Of SMN in mice and men: a therapeutic opportunity

Abstract

Spinal muscular atrophy (SMA) is an autosomal recessive neurodegenerative disease that predominantly affects motor neurons, resulting in progressive muscular atrophy and weakness. SMA arises due to insufficient survival motor neuron (SMN) protein levels as a result of homozygous disruption of the SMN1 gene. SMN upregulation is a promising and potent treatment strategy for this currently incurable condition. In this issue of the JCI, two independent research groups report novel observations in mouse models of severe SMA that provide hope that this approach will afford meaningful benefit to individuals with SMA.
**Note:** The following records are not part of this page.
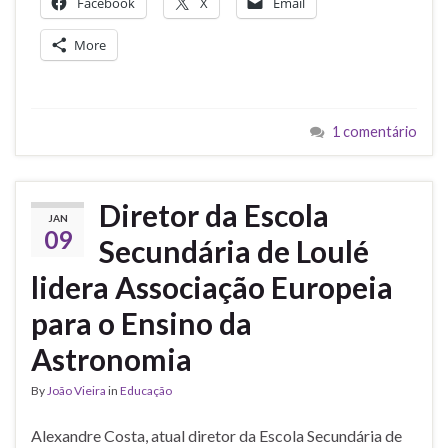
Facebook
X
Email
More
1 comentário
Diretor da Escola
JAN
09
Secundária de Loulé
lidera Associação Europeia
para o Ensino da
Astronomia
By
João Vieira
in
Educação
Alexandre Costa, atual diretor da Escola Secundária de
Figure 1. SMA is a neurodegenerative disease that predominantly affects motor neurons.

SMA is caused by insufficient levels of SMN protein as a result of homozygous disruption of the SMN1 gene. The primary target of SMN deficiency appears to be a relatively selective degeneration of motor neurons in the anterior horn cells of the brainstem and spinal cord, resulting in skeletal muscle atrophy.

Figure 2. Gene organization and expression in the region of human chromosome 5q containing the SMN1 and SMN2 genes.

SMN is one of four duplicated genes within a duplicated inverted 500-bp region on chromosome 5q. The two copies of SMN differ by a few base pairs with only two of them being in the exonic sequence. Functionally critical is the single nucleotide difference in exon 7 at position 840. Although translationally silent, the C→T transition in SMN2 affects splicing. SMN is one of four genes in this inverted duplicated region; the others have not been clearly demonstrated to contribute to the pathogenesis of SMA. H4F5, protein 4F5; NAIP, NLR family, apoptosis inhibitory protein.